=== STORED DATA ===
___

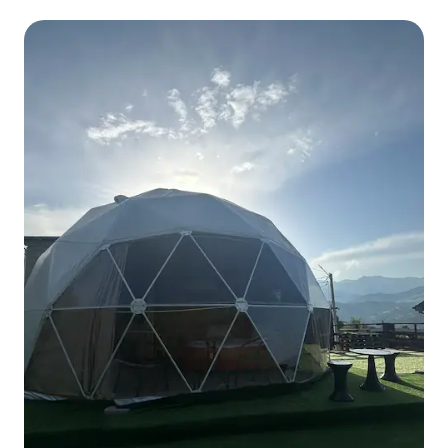
voorzieningen binnen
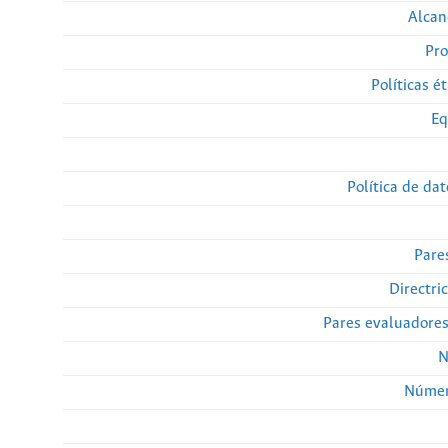
Alcan
Pro
Políticas ét
Eq
Política de da
Pare
Directri
Pares evaluadore
N
Númer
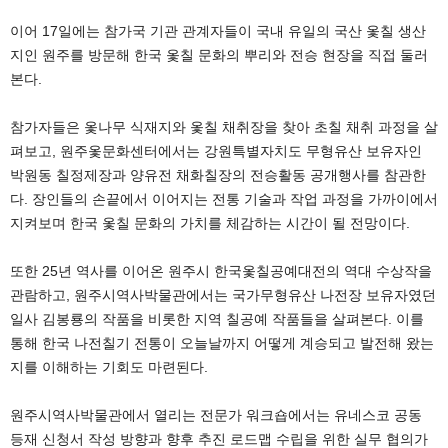
이어 17일에는 참가국 기관 관계자들이 국내 유일의 국산 옻칠 생산
지인 원주를 방문해 한국 옻칠 문화의 뿌리와 전승 현장을 직접 둘러
본다.
참가자들은 옻나무 식재지와 옻칠 채취장을 찾아 초칠 채취 과정을 살
펴보고, 원주옻문화센터에서는 강원특별자치도 무형유산 보유자인
박원동 칠정제장과 양유전 채화칠장의 전승활동 공개행사를 참관한
다. 장인들의 손끝에서 이어지는 전통 기술과 작업 과정을 가까이에서
지켜보며 한국 옻칠 문화의 가치를 체감하는 시간이 될 전망이다.
또한 25년 역사를 이어온 원주시 한국옻칠공예대전의 역대 수상작을
관람하고, 원주시역사박물관에서는 국가무형유산 나전장 보유자였던
일사 김봉룡의 작품을 비롯한 지역 칠공예 작품들을 살펴본다. 이를
통해 한국 나전칠기 전통이 오늘날까지 어떻게 계승되고 발전해 왔는
지를 이해하는 기회도 마련된다.
원주시역사박물관에서 열리는 전문가 워크숍에서는 유네스코 공동
등재 신청서 작성 방향과 향후 추진 로드맵 수립을 위한 실무 협의가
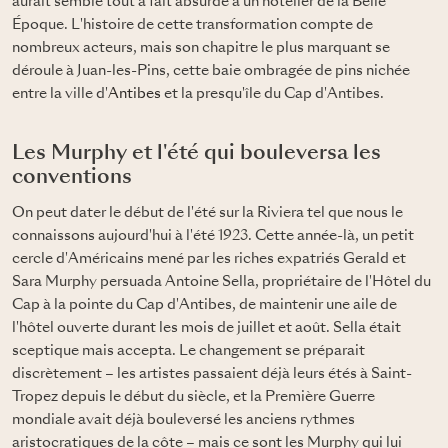
aurait semblé tout à fait absurde à un hôtelier de la Belle
Époque. L'histoire de cette transformation compte de
nombreux acteurs, mais son chapitre le plus marquant se
déroule à Juan-les-Pins, cette baie ombragée de pins nichée
entre la ville d'
Antibes
et la presqu'île du Cap d'Antibes.
Les Murphy et l'été qui bouleversa les
conventions
On peut dater le début de l'été sur la Riviera tel que nous le
connaissons aujourd'hui à l'été 1923. Cette année-là, un petit
cercle d'Américains mené par les riches expatriés Gerald et
Sara Murphy persuada Antoine Sella, propriétaire de l'Hôtel du
Cap à la pointe du Cap d'Antibes, de maintenir une aile de
l'hôtel ouverte durant les mois de juillet et août. Sella était
sceptique mais accepta. Le changement se préparait
discrètement – les artistes passaient déjà leurs étés à Saint-
Tropez depuis le début du siècle, et la Première Guerre
mondiale avait déjà bouleversé les anciens rythmes
aristocratiques de la côte – mais ce sont les Murphy qui lui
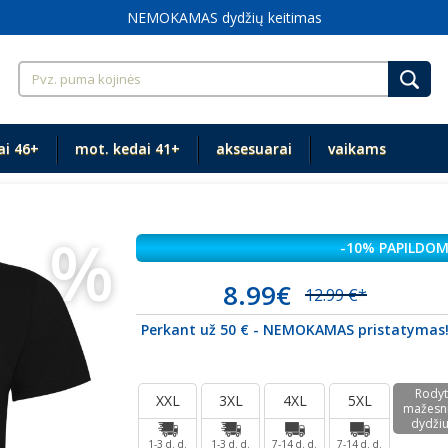
Didelių dydžių rūbai nuo XXL+
ai 46+
mot. kedai 41+
aksesuarai
vaikams
%
-10% PAPILDOM
8.99€
12.99 €*
Perkant už 50 € - NEMOKAMAS pristatymas
Rodyt
XXL
3XL
4XL
5XL
mažesn
dydži
1-3 d. d.
1-3 d. d.
7-14 d. d.
7-14 d. d.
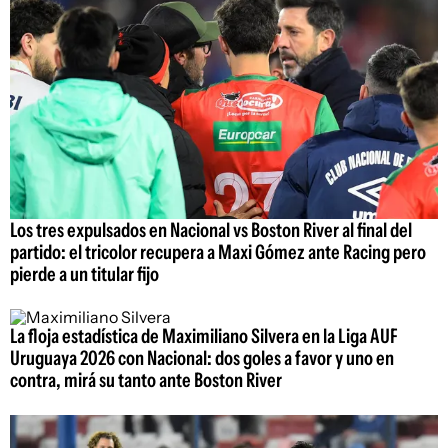
Los tres expulsados en Nacional vs Boston River al final del
partido: el tricolor recupera a Maxi Gómez ante Racing pero
pierde a un titular fijo
La floja estadística de Maximiliano Silvera en la Liga AUF
Uruguaya 2026 con Nacional: dos goles a favor y uno en
contra, mirá su tanto ante Boston River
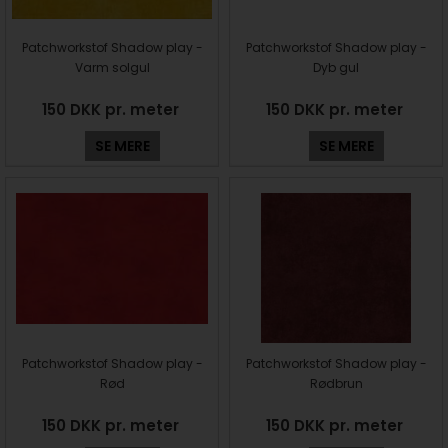
Patchworkstof Shadow play -
Patchworkstof Shadow play -
Varm solgul
Dyb gul
150 DKK pr. meter
150 DKK pr. meter
SE MERE
SE MERE
Patchworkstof Shadow play -
Patchworkstof Shadow play -
Rød
Rødbrun
150 DKK pr. meter
150 DKK pr. meter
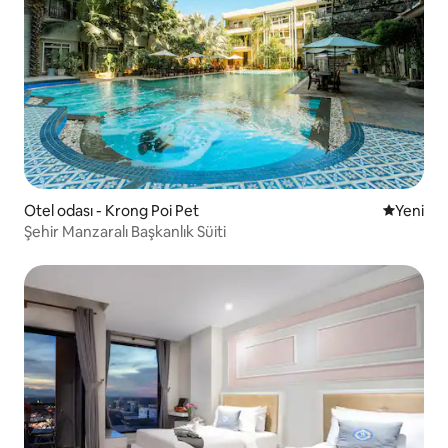
Otel odası - Krong Poi Pet
Yeni kona
Yeni
Şehir Manzaralı Başkanlık Süiti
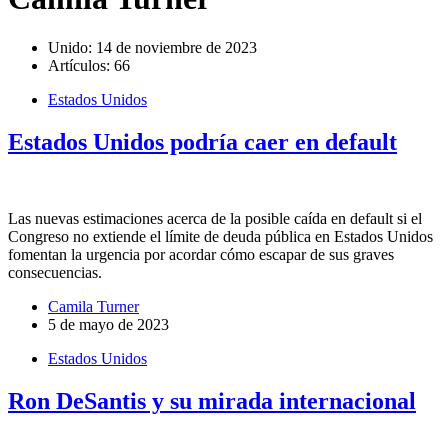
Unido: 14 de noviembre de 2023
Artículos: 66
Estados Unidos
Estados Unidos podría caer en default
Las nuevas estimaciones acerca de la posible caída en default si el
Congreso no extiende el límite de deuda pública en Estados Unidos
fomentan la urgencia por acordar cómo escapar de sus graves
consecuencias.
Camila Turner
5 de mayo de 2023
Estados Unidos
Ron DeSantis y su mirada internacional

___

=== WHAT IS EXPECTED ===
All of the material above is to be retyped verbatim, with its pictures omitted.

=== SOLUTION ===
voorzieningen binnen
Alcan
Pro
Políticas ét
Eq
Política de da
Pare
Directri
Pares evaluadore
N
Númer
이어 17일에는 참가국 기관 관계자들이 국내 유일의 국산 옻칠 생산
지인 원주를 방문해 한국 옻칠 문화의 뿌리와 전승 현장을 직접 둘러
본다.
참가자들은 옻나무 식재지와 옻칠 채취장을 찾아 초칠 채취 과정을 살
펴보고, 원주옻문화센터에서는 강원특별자치도 무형유산 보유자인
박원동 칠정제장과 양유전 채화칠장의 전승활동 공개행사를 참관한
다. 장인들의 손끝에서 이어지는 전통 기술과 작업 과정을 가까이에서
지켜보며 한국 옻칠 문화의 가치를 체감하는 시간이 될 전망이다.
또한 25년 역사를 이어온 원주시 한국옻칠공예대전의 역대 수상작을
관람하고, 원주시역사박물관에서는 국가무형유산 나전장 보유자였던
일사 김봉룡의 작품을 비롯한 지역 칠공예 작품들을 살펴본다. 이를
통해 한국 나전칠기 전통이 오늘날까지 어떻게 계승되고 발전해 왔는
지를 이해하는 기회도 마련된다.
원주시역사박물관에서 열리는 전문가 워크숍에서는 유네스코 공동
등재 신청서 작성 방향과 향후 추진 로드맵 수립을 위한 실무 협의가
aurait semblé tout à fait absurde à un hôtelier de la Belle
Époque. L'histoire de cette transformation compte de
nombreux acteurs, mais son chapitre le plus marquant se
déroule à Juan-les-Pins, cette baie ombragée de pins nichée
entre la ville d'
Antibes
et la presqu'île du Cap d'Antibes.
Les Murphy et l'été qui bouleversa les
conventions
On peut dater le début de l'été sur la Riviera tel que nous le
connaissons aujourd'hui à l'été 1923. Cette année-là, un petit
cercle d'Américains mené par les riches expatriés Gerald et
Sara Murphy persuada Antoine Sella, propriétaire de l'Hôtel du
Cap à la pointe du Cap d'Antibes, de maintenir une aile de
l'hôtel ouverte durant les mois de juillet et août. Sella était
sceptique mais accepta. Le changement se préparait
discrètement – les artistes passaient déjà leurs étés à Saint-
Tropez depuis le début du siècle, et la Première Guerre
mondiale avait déjà bouleversé les anciens rythmes
aristocratiques de la côte – mais ce sont les Murphy qui lui
Didelių dydžių rūbai nuo XXL+
ai 46+
mot. kedai 41+
aksesuarai
vaikams
%
-10% PAPILDOM
8.99€
12.99 €*
Perkant už 50 € - NEMOKAMAS pristatymas
Rodyt
XXL
3XL
4XL
5XL
mažesn
dydži
1-3 d. d.
1-3 d. d.
7-14 d. d.
7-14 d. d.
Los tres expulsados en Nacional vs Boston River al final del
partido: el tricolor recupera a Maxi Gómez ante Racing pero
pierde a un titular fijo
La floja estadística de Maximiliano Silvera en la Liga AUF
Uruguaya 2026 con Nacional: dos goles a favor y uno en
contra, mirá su tanto ante Boston River
Patchworkstof Shadow play -
Patchworkstof Shadow play -
Varm solgul
Dyb gul
150 DKK pr. meter
150 DKK pr. meter
SE MERE
SE MERE
Patchworkstof Shadow play -
Patchworkstof Shadow play -
Rød
Rødbrun
150 DKK pr. meter
150 DKK pr. meter
Otel odası - Krong Poi Pet
Yeni kona
Yeni
Şehir Manzaralı Başkanlık Süiti
Unido: 14 de noviembre de 2023
Artículos: 66
Estados Unidos
Estados Unidos podría caer en default
Las nuevas estimaciones acerca de la posible caída en default si el
Congreso no extiende el límite de deuda pública en Estados Unidos
fomentan la urgencia por acordar cómo escapar de sus graves
consecuencias.
Camila Turner
5 de mayo de 2023
Estados Unidos
Ron DeSantis y su mirada internacional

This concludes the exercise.